We wondered if Vince was benefiting from his resemblance to Chengdu Guest of Honour Robert J. Sawyer; but I have photographic confirmation that they are in fact different people.

I did my best to work on my Chinese penmanship.

Judge for yourself.

Changing topic a little: Chengdu city and Sichuan province (once known in English as Szechuan) are well known for their spicy food, which locals kept warning me about, though it was well within my range of tolerance. I befriended an English teacher, I, and her little boy G, and on the Friday evening, they and G’s music teacher father L took me out to the Lakeside Ecology Hotpot, generally known by its Chinese name 茅歌水韵, Maoge Shuiyun, in the Suoluo International Ecology Park about 10 km southeast of the convention centre.

Sichuan hotpot is sheer delight. You get a shallow communal bowl of simmering spicy sauce, and a large number of strips of raw meat (and other ingredients) which you dangle in the boiling and highly flavoured water until they are cooked. I especially loved the thinly sliced pork kidney, and tripe, which I don’t remember ever having had before. Unfortunately I did not think to take a photo until after we had finished our meal.

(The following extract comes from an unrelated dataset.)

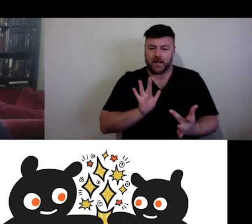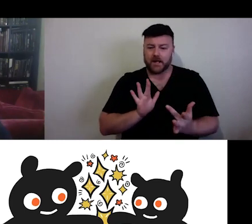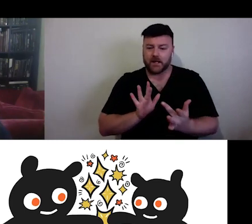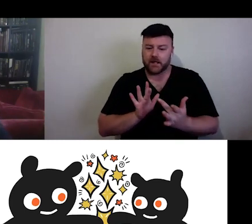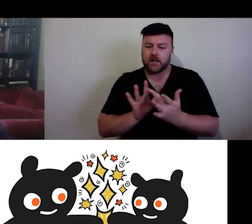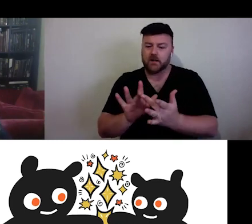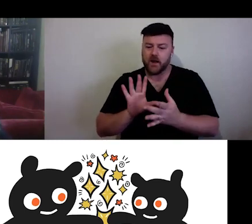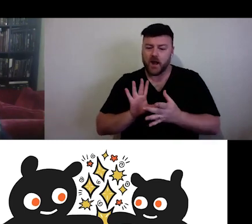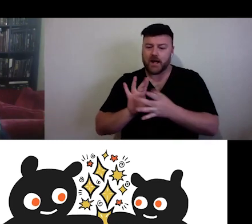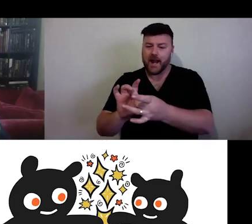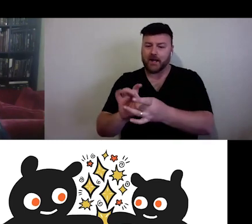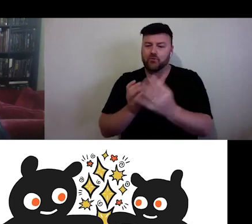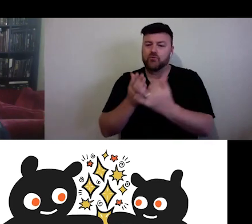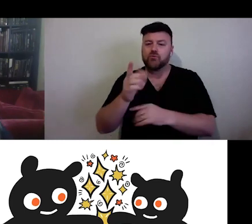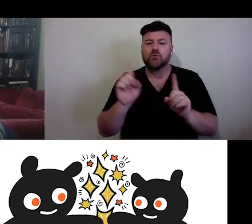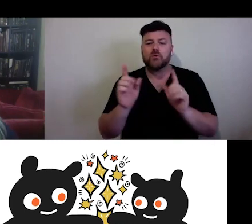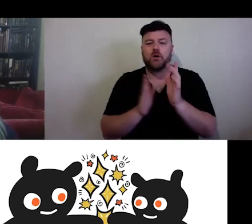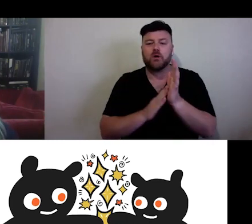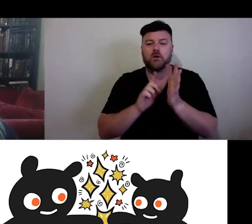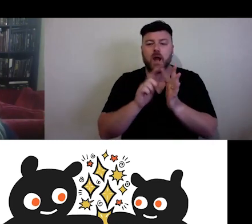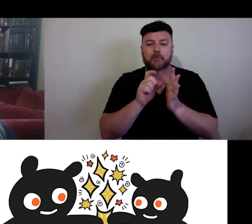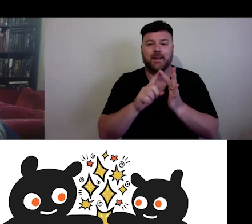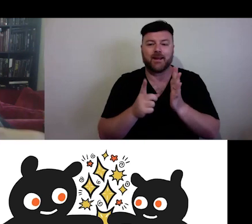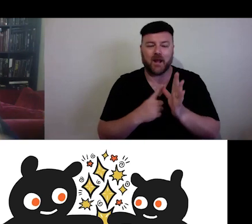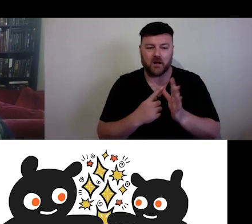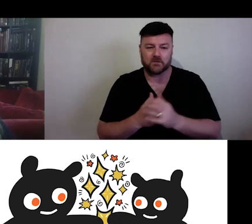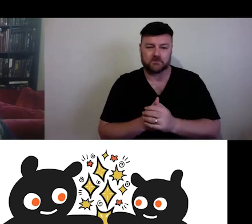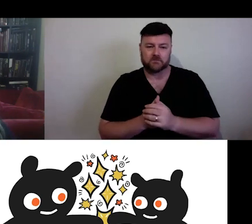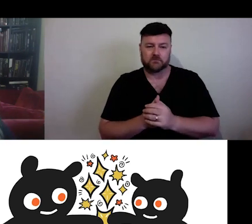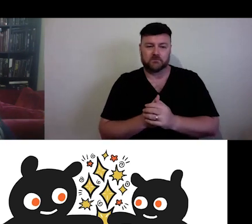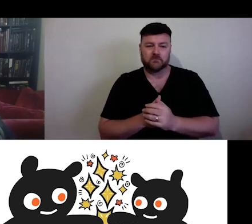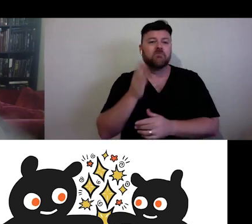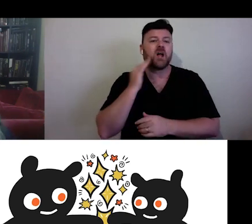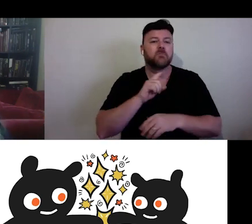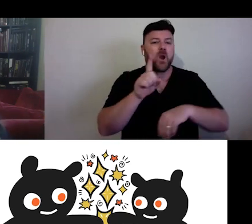across time and space. That we can affect each other no matter how far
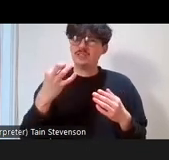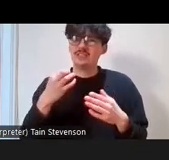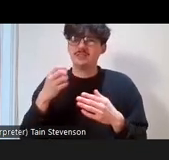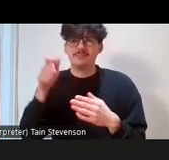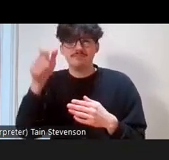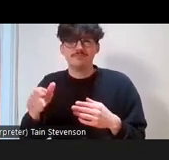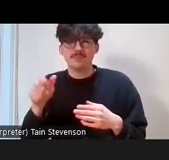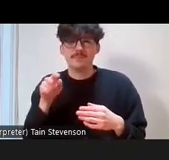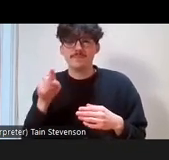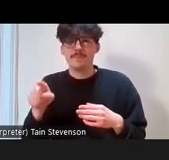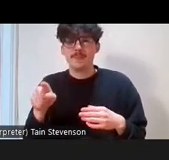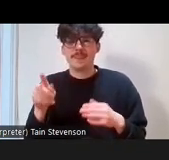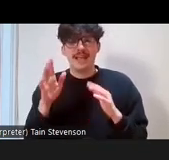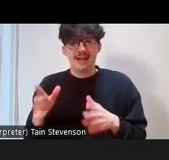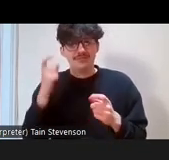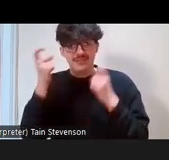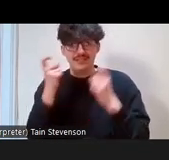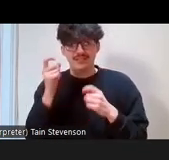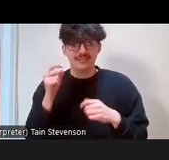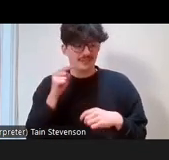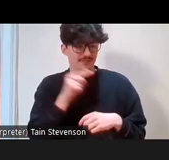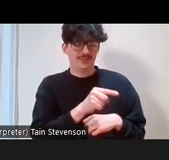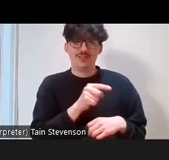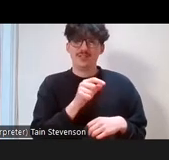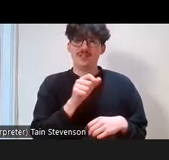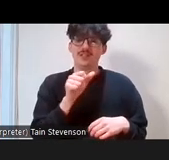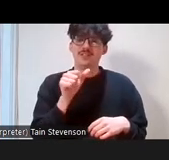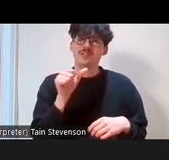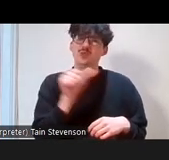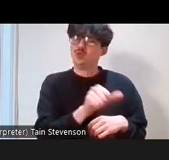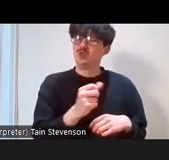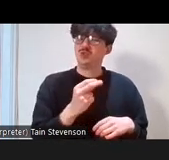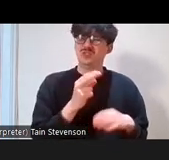really think through whether you need to ask for a postgraduate qualification because they are,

Meanwhile there was a floor show on a platform in the middle of the small lake which was surrounded by the restaurant, featuring music, dance and even a clown, which I must say had little G’s full attention while we grownups talked about adult things such as Europe, China and education. I and L are from Yibin, 260 km south of Chengdu and the capital of one of the Sichuan province prefectures. It has a population of 4.6 million, greater than Croatia and not much less than Ireland; and I had never heard of it.

I strongly recommend Maoge Shuiyun if you happen to be in northwestern Chengdu. You don’t have to believe me; see the ecstatic reviews here. I enjoyed the convention very much, as I hope previous posts have made clear, but it was also nice to get away for an evening with friendly and hospitable company.

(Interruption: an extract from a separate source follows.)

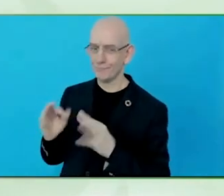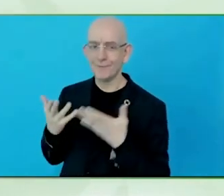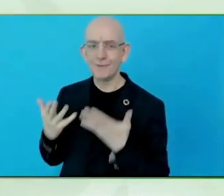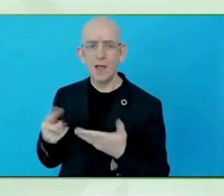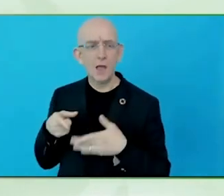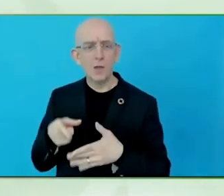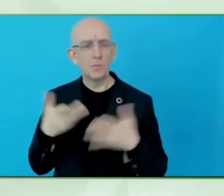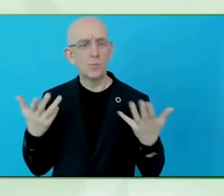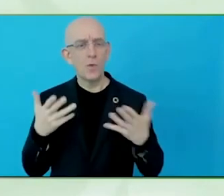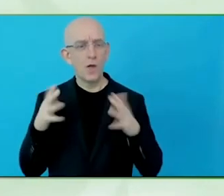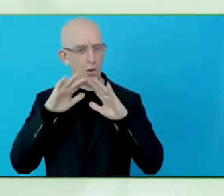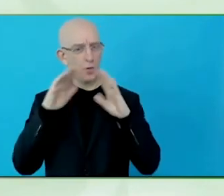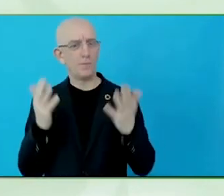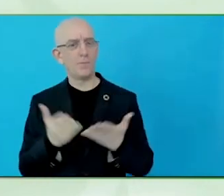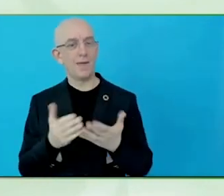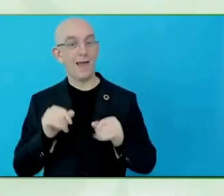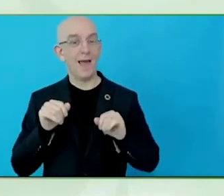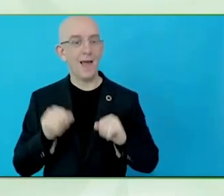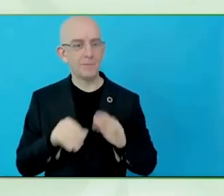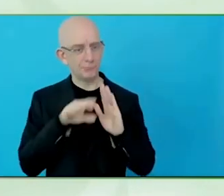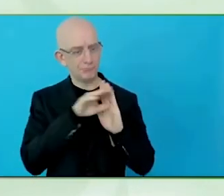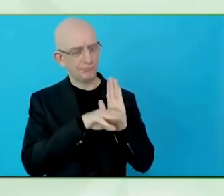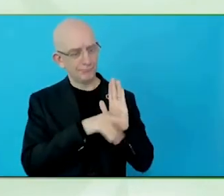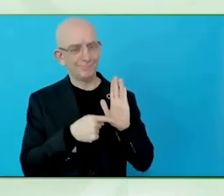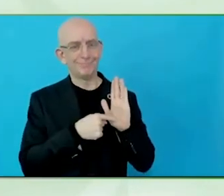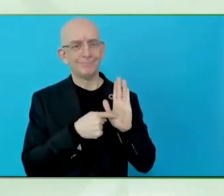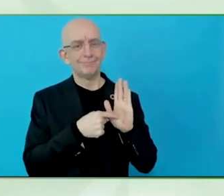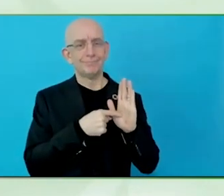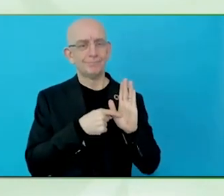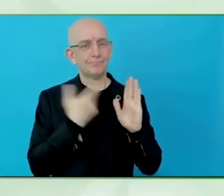because we know that there are standards that exist, there are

Back at the convention, I was very pleased to meet two Chinese writers in particular. My colleagues in Beijing had told me not to show my face in their office again unless I got a selfie with Liu Cixin, Guest of Honour of Chengdu Worldcon and author of The Three Body Problem; I tracked him down at the Hugo after-party, and he duly obliged.

At the pre-Hugo reception, despite its flaws, I was able to track down Shanghai-based writer Xin Weimu, who you may remember I raved about when writing up the Astounding finalists. Although her fiction has not yet been translated into English, she is completely fluent (having studied in Yale and Georgetown) and has written some non-fiction about aspects of Chinese society, which you can read here. We had a long conversation which was very educational for me. (You will note that I adapted my Doctor Who sash, given to me for the panel a couple of days earlier, for a different sartorial purpose.)

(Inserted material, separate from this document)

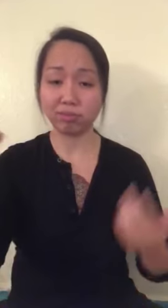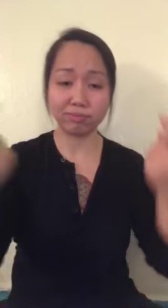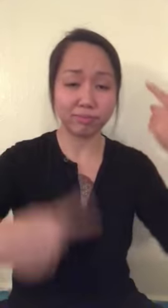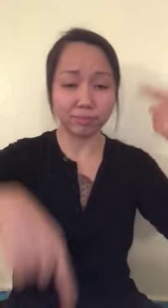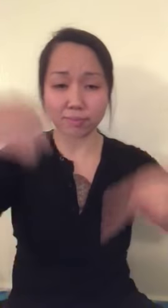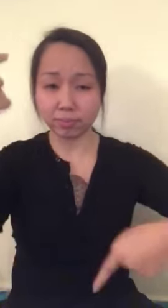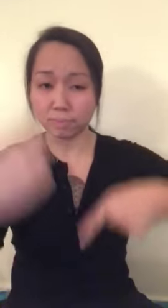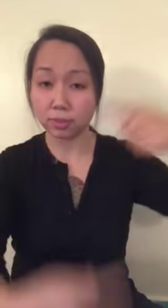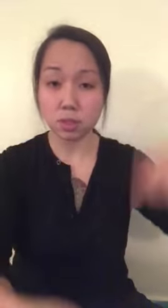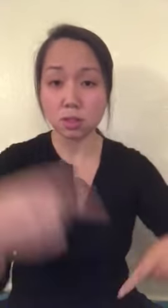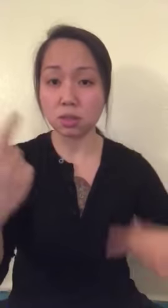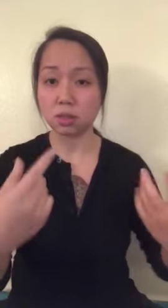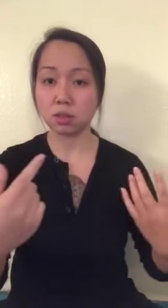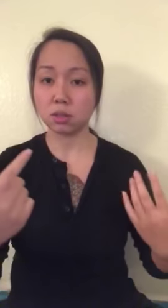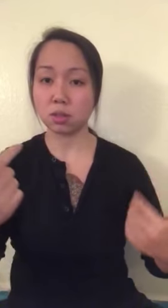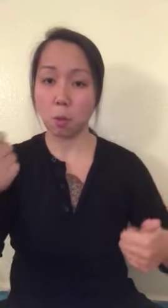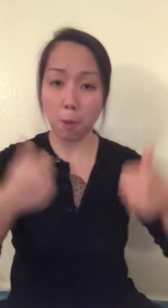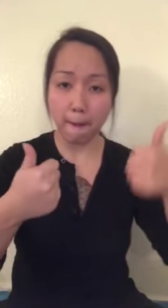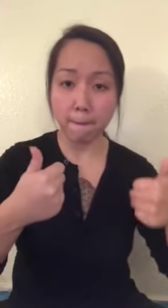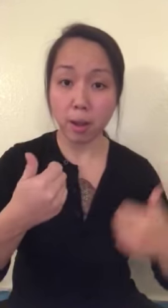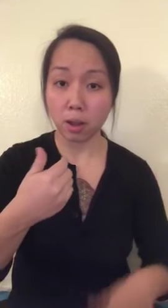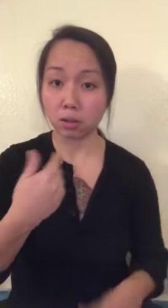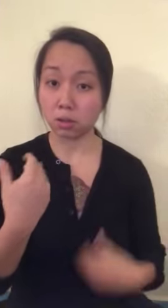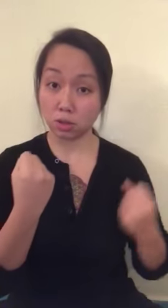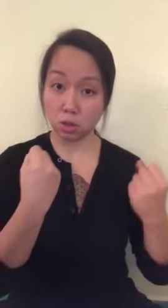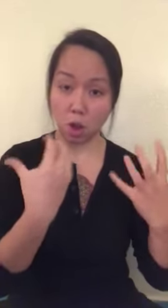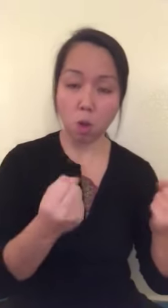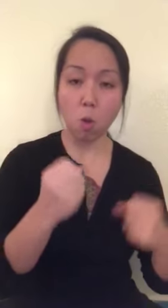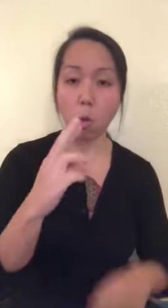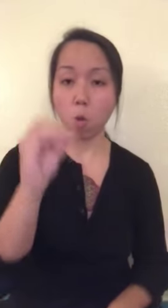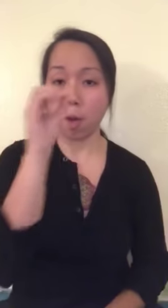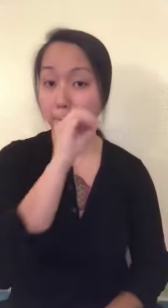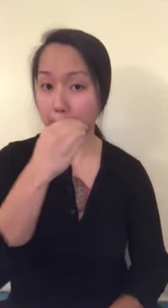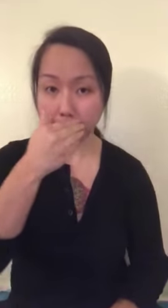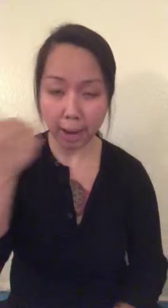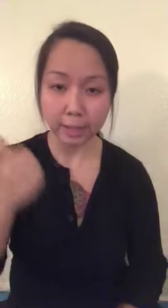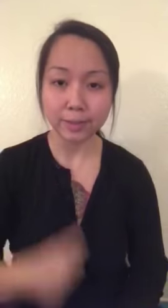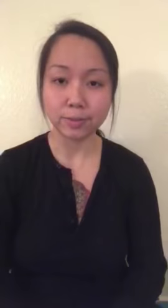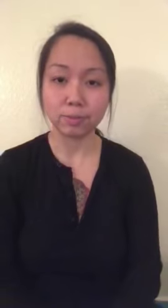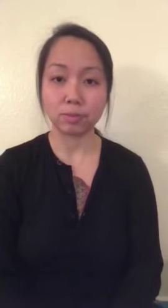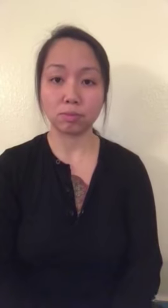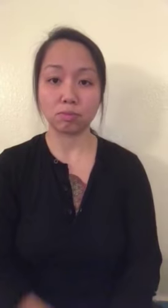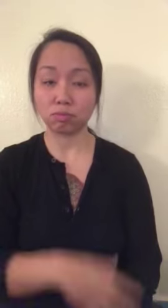Everyone debated on whether sign language or oralism was superior.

As Jeremy Szal points out in his must-read report of the convention, this was probably the most international Worldcon ever. I was maybe one of two Irish participants, and as far as I know the only Belgian participant (I had both passports with me); but other countries and continents were represented in numbers that I have never seen before. I made and renewed many other friendships among my fellow international guests – guys and girls, I love you all! (Well, almost all.)

Unfortunately I didn’t get many photos (apart from those already posted here), and I’m not going to name more names because I will forget people. In fact, the only other picture I have of talking to new friends is with Lisa Trombi of Locus and Arthur Liu of the Chinese Science Fiction Database, at the Hugo party, blurred by the bright lights. Symbolic, perhaps, and it seems an appropriate place to end.